• [About this exercise]:
Copy the text lines of the records below with no changes, and leave the pictures out of your answer.

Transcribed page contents
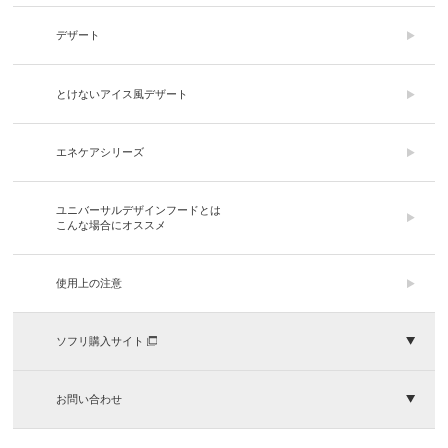
デザート
とけないアイス風デザート
エネケアシリーズ
ユニバーサルデザインフードとは
こんな場合にオススメ
使用上の注意
ソフリ購入サイト
お問い合わせ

• [Task response]:
デザート
とけないアイス風デザート
エネケアシリーズ
ユニバーサルデザインフードとは
こんな場合にオススメ
使用上の注意
ソフリ購入サイト
お問い合わせ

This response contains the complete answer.